The RWJF Health & Society Scholars Program was created to train a generation of extraordinary interdisciplinary scientific and policy experts to lead understanding and action at the intersections of the domains determining health prospects—genetics, social circumstances, physical environments, behavioral choices, and medical care. The RWJF Young Epidemiology Scholars Program was a competitive regional and national program to engage high school students in innovative project work in epidemiology—the basic science of public health, modeled on the prizes established by the Westinghouse and Intel corporations to encourage student interest and initiative in mathematics, physics, chemistry, and biology.

==The IOM Learning Health System Initiative==
Since 2005, McGinnis has served as IOM senior scholar and executive director of the Roundtable on Value & Science-Driven Health Care . He founded and stewards the IOM's initiative to accelerate the evolution of a continuously learning health system, described in the Roundtable’s Charter as one “in which science, informatics, incentives, and culture are aligned for continuous improvement and innovation, with best practices seamlessly embedded in the delivery process and new knowledge captured as an integral by-product of the delivery experience.” The initiative is motivated by changes in the complexity and costs of care, shortfalls in its performance, and newly emerging digitally-based tools. The initiative focuses on improving awareness of possibilities and stimulating activities to capture them. The work to improve understanding is being undertaken through the Roundtable's Learning Health System Series of publications exploring the prospects and strategies in areas ranging from research and the clinical data utility to shared decision-making and care culture. On the action front, the Roundtable has developed the concept of Innovation Collaboratives, in which The National Academies steward cooperative projects requiring a trusted scientific forum to accelerate progress aimed at transformational change in the value, science, and culture of health and health care. Currently, the Roundtable stewards about two dozen projects across six collaboratives: Best Practices (health professions societies), Clinical Effectiveness Research (clinical research organizations), Evidence Communication (marketing community), Digital Learning (IT community), Systems Approaches (operations engineers), and Value Incentives (payers and employers).

==Voluntary service and recognitions==
McGinnis has served on various national committees and boards, including the National Academies IOM Committee on Children's Food Marketing (chair), the NIH State-of-the-Science Conference on Multivitamins in Chronic Disease Prevention (chair), and the Health Professionals Roundtable on Preventive Services (chair), the National Governors Association Commission on Childhood Obesity (co-chair), the Board of Directors of the Nemours Foundation, and the Partnership for Prevention (chair, policy committee).

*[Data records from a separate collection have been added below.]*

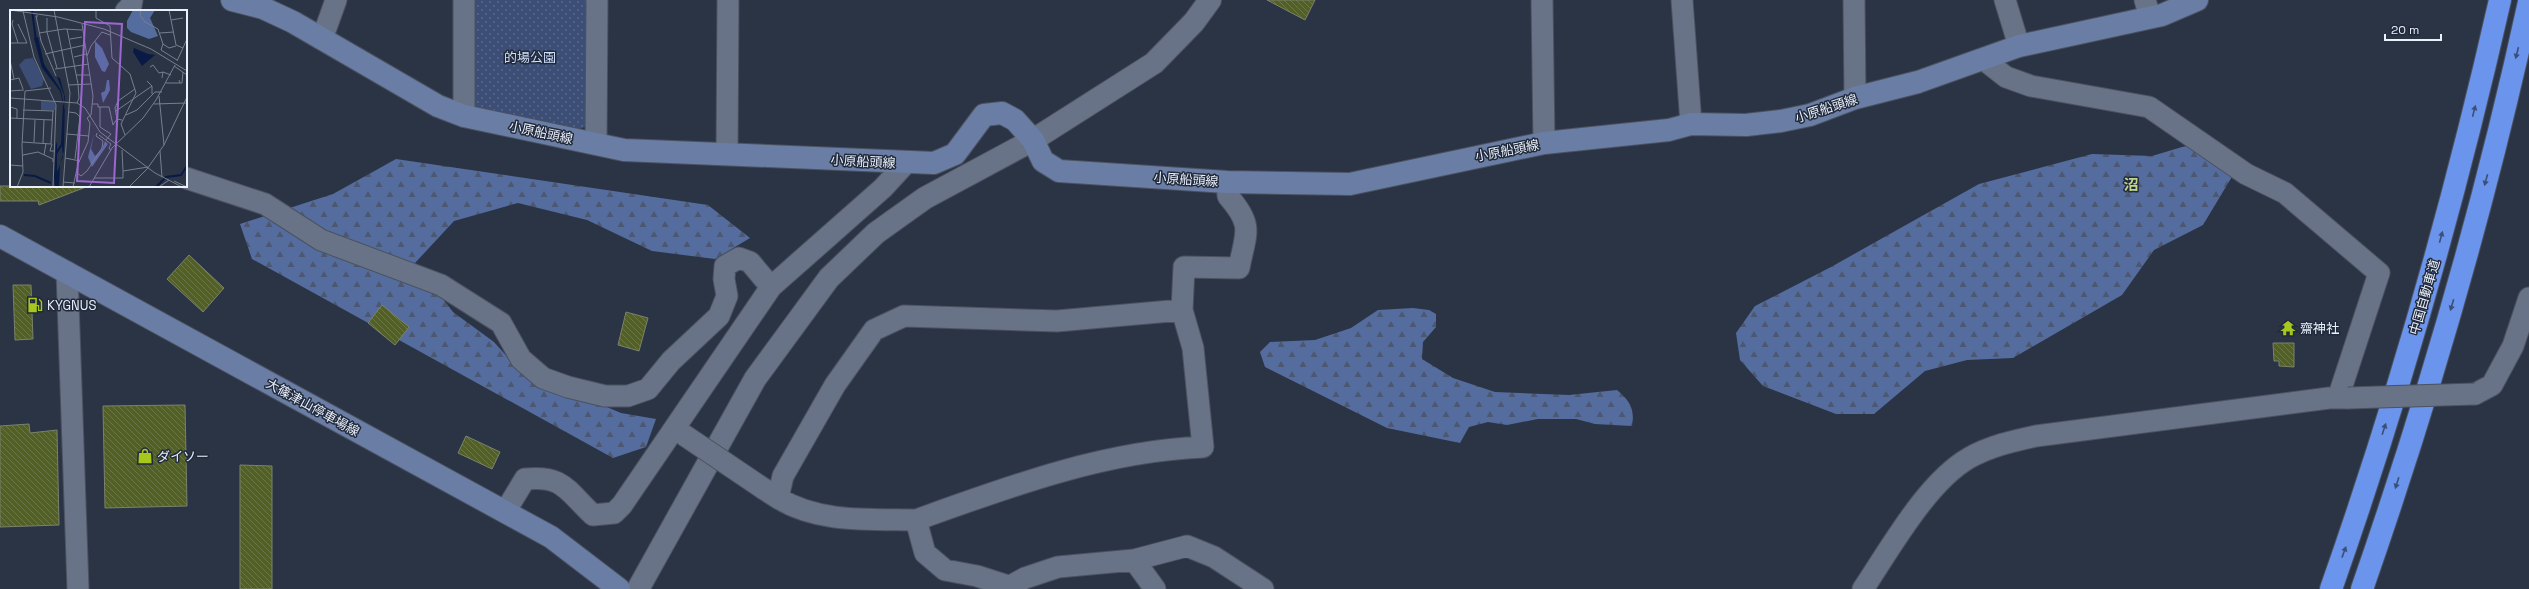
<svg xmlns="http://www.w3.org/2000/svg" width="2529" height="589" font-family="'Space Grotesk','Noto Sans JP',sans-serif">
	<defs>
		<pattern id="green-dots" width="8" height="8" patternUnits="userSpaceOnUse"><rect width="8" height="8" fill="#3c4e75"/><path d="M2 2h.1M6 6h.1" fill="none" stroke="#58688a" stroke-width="1.8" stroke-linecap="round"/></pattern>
		<pattern id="forest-firs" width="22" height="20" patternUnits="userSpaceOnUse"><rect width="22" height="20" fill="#546c9e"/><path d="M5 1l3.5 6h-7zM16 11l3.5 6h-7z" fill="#4c5871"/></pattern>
		<pattern id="building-back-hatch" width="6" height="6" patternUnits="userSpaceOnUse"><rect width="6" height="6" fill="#526026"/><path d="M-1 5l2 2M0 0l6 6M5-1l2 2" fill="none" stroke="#6b7746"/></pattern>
	</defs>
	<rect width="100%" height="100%" fill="#2b3445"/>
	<path fill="url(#green-dots)" d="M474,0H588L585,127L579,129L475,107Z"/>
	<path fill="url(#forest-firs)" d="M2192,144L2236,170L2203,225L2154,250L2122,295L2013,358L1967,360L1925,371L1874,414H1836L1763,386L1740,360L1736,333L1755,306L1831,267L1979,184L2092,154L2152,156Z
		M396,159L708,205L750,238L715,259L652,251L587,220L518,203L454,221L415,263L453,312L494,342L527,379L583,397L621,413L656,419L646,447L613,458L252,259L240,224L333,194Z
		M1413,308L1429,310L1436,314V327L1423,342L1422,359L1453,378L1495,392L1569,395L1617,390C1630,401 1635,409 1632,426L1595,424L1576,419H1538L1507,425L1488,422L1469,427L1460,443L1387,428L1265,367L1260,352L1270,342L1315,340L1351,328L1378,310Z"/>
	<path fill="url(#building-back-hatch)" stroke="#7b826c" d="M1267,0H1315L1305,20Z
		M0,186H86V187L39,205L38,201H0Z
		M189,255L224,288L203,312L167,279Z
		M13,285H31L33,339L15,340Z
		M382,305L409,327L395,345L368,323Z
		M626,312L648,318L639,351L618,345Z
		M2273,343H2294V367L2279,366V361H2274Z
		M185,405L187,506L105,508L103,406Z
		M29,424L30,433L57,430L59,525L0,527V426Z
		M466,436L500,452L492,469L458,453Z
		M240,465L272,466V589H240Z"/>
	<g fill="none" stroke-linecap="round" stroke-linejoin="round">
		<g stroke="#4b5261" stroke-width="23">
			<path id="minor" d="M464,0V116
				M1542,0L1544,143
				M1682,0L1691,124
				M1854,0L1855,98
				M2005,0L2019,46
				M2145,0L2150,17
				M126,11L131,6L132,0
				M322,39L336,0
				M1983,59L2006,77L2031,86L2149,107L2246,174L2285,193L2379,273L2338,398
				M596,144L597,0
				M727,154L728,0
				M186,178L265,204L321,240L441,285L501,323L521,359L543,378L568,387L605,396H628L648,389L671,361L719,316L727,296L724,279L725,266L739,258L750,262L771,287
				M67,272L78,589
				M2475,394L2492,385L2513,346L2529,298
				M764,489L778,498L783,476L835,385L874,330L904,316L1057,321L1182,310L1184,267L1239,268C1246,232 1254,226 1228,196L1227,182
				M778,498C818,523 869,519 916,520
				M505,512L525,479C564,475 567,491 593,515L614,513L622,505L771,287L883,188L906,163
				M1134,560L1155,589
				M1008,586L977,576L945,570L925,553L916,520C1008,487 1104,451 1203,447L1193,348L1182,310
				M1005,589L1025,578L1058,567L1134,560L1187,546L1214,557L1263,589
				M1863,589C1890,549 1927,482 1969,458C1990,446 2013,441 2036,436L2329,398H2348"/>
		</g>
		<g stroke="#4b5261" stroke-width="24">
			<path id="tertiary" d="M638,589L755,379L829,278L876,233L925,198L1033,140L1154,63L1194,22L1210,0"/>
		</g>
		<g stroke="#4b5261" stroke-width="24">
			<path id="secondary" d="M232,0L263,8L293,22L438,106L464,116L624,150L934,163L955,154L984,115L1002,113L1015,120L1033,140L1043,161L1059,171L1227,182L1350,184L1544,143L1669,130L1691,124L1746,125L1781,121L1810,115L1855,98L1918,82L2019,46L2162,15L2197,0
				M0,236L551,537L619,589"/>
		</g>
		<g stroke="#4b5261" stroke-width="24">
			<path id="motorway" d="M2331,589C2399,396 2455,199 2500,0
				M2362,589C2429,397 2486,200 2529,2"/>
		</g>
		<use href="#minor" stroke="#697387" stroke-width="21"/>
		<use href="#tertiary" stroke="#697387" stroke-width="22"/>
		<use href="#secondary" stroke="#6a7da5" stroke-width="22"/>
		<use href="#motorway" stroke="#6b94ec" stroke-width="22"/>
		<g stroke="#4b5261" stroke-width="23" stroke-linecap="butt">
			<path id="minor-bridge" d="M2348,398L2475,394
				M684,435L764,489"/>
		</g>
		<use href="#minor-bridge" stroke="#697387" stroke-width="21"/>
	</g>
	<defs><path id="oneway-solid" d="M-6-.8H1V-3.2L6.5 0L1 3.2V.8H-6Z"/></defs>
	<g fill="#3b4f79">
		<use href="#oneway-solid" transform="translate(2517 53) rotate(104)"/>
		<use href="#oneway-solid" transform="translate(2474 111) rotate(-76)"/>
		<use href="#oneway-solid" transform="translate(2486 180) rotate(105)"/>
		<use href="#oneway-solid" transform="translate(2441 237) rotate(-75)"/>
		<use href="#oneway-solid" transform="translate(2452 305) rotate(106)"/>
		<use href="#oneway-solid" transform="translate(2384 429) rotate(-72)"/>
		<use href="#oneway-solid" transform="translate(2397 483) rotate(108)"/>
		<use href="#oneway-solid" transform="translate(2344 552) rotate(-70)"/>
	</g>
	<defs>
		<g id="fuel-bare" transform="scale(1.2)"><path d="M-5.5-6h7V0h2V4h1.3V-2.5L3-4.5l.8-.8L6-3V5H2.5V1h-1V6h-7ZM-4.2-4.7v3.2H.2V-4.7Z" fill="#a7c71e" stroke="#212a3b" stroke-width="2.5" paint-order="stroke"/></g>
		<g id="temple-bare" transform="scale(1.2)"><path d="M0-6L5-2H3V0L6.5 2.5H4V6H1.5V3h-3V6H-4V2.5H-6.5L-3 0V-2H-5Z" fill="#a7c71e" stroke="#212a3b" stroke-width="2.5" paint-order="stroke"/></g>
		<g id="shop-bare" transform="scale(1.2)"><path d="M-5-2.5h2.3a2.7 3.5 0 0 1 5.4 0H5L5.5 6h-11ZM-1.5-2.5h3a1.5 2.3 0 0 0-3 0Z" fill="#a7c71e" stroke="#212a3b" stroke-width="2.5" paint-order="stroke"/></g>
	</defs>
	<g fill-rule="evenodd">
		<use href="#fuel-bare" x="35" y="305"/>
		<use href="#temple-bare" x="2288" y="328"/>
		<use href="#shop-bare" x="145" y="456"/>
	</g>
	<g text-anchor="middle" stroke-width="3" stroke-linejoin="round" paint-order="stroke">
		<g font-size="13" fill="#d0dffe" stroke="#212a3b">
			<text x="530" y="62">的場公園</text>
		</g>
		<g font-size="13" fill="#eaf0fc" stroke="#212a3b">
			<text transform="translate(1826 108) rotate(-18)" y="5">小原船頭線</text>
			<text transform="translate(541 132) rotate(12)" y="5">小原船頭線</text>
			<text transform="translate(1507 150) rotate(-11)" y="5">小原船頭線</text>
			<text transform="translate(863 161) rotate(3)" y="5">小原船頭線</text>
			<text transform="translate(1186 179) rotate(4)" y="5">小原船頭線</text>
			<text transform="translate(2424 297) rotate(-74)" y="5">中国自動車道</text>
			<text transform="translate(313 407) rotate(29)" y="5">大篠津山停車場線</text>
		</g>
		<g font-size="13" fill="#eaf0fc" stroke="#212a3b" text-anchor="start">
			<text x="47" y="310">KYGNUS</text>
			<text x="2300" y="333">齋神社</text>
			<text x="157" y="461">ダイソー</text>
		</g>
		<g font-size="15" font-weight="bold" fill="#c1d58b" stroke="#212a3b">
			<text x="2131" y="190">沼</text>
		</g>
	</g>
	<g transform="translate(10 10)">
		<rect width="177" height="177" fill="#2b3445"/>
		<path d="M31,91H44L46,100H31Z" fill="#3c4e75"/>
		<path d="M123,0H145L140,8L148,26L139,29L121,22L117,18V11ZM85,31L92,38L99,54L95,62L92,61L85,47ZM97,70H99L100,80L93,93L91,83L95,81ZM84,124L81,139L85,146L92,139L95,131L98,134L82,157L78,147Z" fill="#546c9e"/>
		<path d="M23,48L34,69L32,76L21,79L9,55L15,49Z" fill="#3c4e75"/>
		<path d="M28,27L34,54L51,80L55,102L54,85L47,67L50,68L55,87L54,140L50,155L49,177H45L44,166L46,134L47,132V140L51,134L53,94L50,81L32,58L24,28ZM52,136L53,147L47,162V144ZM124,38L138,44L145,45L132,56L123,42Z" fill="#091a45" fill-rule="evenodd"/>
		<path fill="none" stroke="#091a45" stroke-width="2" d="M22,0L26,31M14,165L25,166L41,173M146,177L156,167L171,165L177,156"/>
		<path fill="none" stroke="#777f8e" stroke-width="1" d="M0,0L48,7L94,19L141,39L177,61M44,0L60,83L53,177M86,0V8L100,16L102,48L120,64L126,83L111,114L115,125M131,0L130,5L135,12L148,19L153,34M159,0L166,35L173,38M13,1L24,47L46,95L43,177M28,6H26L31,31L46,66M37,8V22L47,58M3,10L2,14L8,33M161,10L173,8M8,14L17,33M57,19L68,74L69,88L67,93M29,23L54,19L72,20M150,23L164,22M60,29L72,27M0,33H17M166,36L159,38L153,34L151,40L167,50M35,44L75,35M77,46L81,36L92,22L100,25M64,47L76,44M0,50L4,69M167,51L177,29M164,56L177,65M140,57L143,55L149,63L153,62M45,59L79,54M66,65H80M152,68L153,62L161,65M0,70L9,68L13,79M137,71L142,76V84M156,73H170L169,70M170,73H172L173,62M58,75L81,74M0,81L14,80M149,86L154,135M0,88L67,93L75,98L90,122L145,163L172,177M82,94H88V97H90V117L101,124L96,130M144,94L177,93M0,97L7,99V109M90,97H99L103,115L107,109M13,100L44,101M106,101L142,76M59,102L66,103L70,107L65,149M116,105L127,100L145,82H152M0,108L42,110M112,110L107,109L105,98L108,91L125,79M57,124L79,126M89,125L101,134L99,138L101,141M12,132L41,134L43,101M24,132L25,110M33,133L34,110M42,134L40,141H45M112,140L113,161M150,141L152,167M13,145L28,142L43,149V152M34,145L36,133M55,148L70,151M0,155L13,156M66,162L71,166L77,161L92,138L93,131L86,126L87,123M84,168H113V161L138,157M164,171L177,177M53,172L65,173M7,177L13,162L12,135L15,81L41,78M63,177L68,154L78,132L80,113L77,108L81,105L83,86L72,14M79,177L102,138L133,108L146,90L165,55M119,177L137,159L154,135L177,87M149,177L159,170"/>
		<path fill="#9c67d1" fill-opacity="0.15" stroke="#9c67d1" stroke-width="2" d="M75,12L112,14L104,173L67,171Z"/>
		<rect width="177" height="177" fill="none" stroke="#eaf0fc" stroke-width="2"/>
	</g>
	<path d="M2385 34v6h56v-6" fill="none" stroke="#eaf0fc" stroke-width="2"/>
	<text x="2391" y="34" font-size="12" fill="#eaf0fc" stroke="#212a3b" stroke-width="3" paint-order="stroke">20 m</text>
</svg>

He previously served on the NAS Board on Agriculture, Health and the Environment; the NAS Food and Nutrition Board; the Institute of Medicine's Roundtable on Health and the Environment; the HHS Nutrition Policy Board (chair); the HHS Working Group on Leading Health Indicators (chair); the HHS Task Force on Health Risk Assessment (chair); the National Coordinating Committee on Clinical Preventive Services (chair); and the Armed Forces Epidemiological Board.

McGinnis is an elected member of the Institute of Medicine of the National Academies, Fellow of the American College of Epidemiology and Fellow of the American College of Preventive Medicine. McGinnis' recognitions for his contributions to society include the Wilbur Cohen Award, the Porter Prize, the Distinguished Service Medal of the U.S. Public Health Service, the National Health Leader of the Year Award, and the Public Health Hero Award.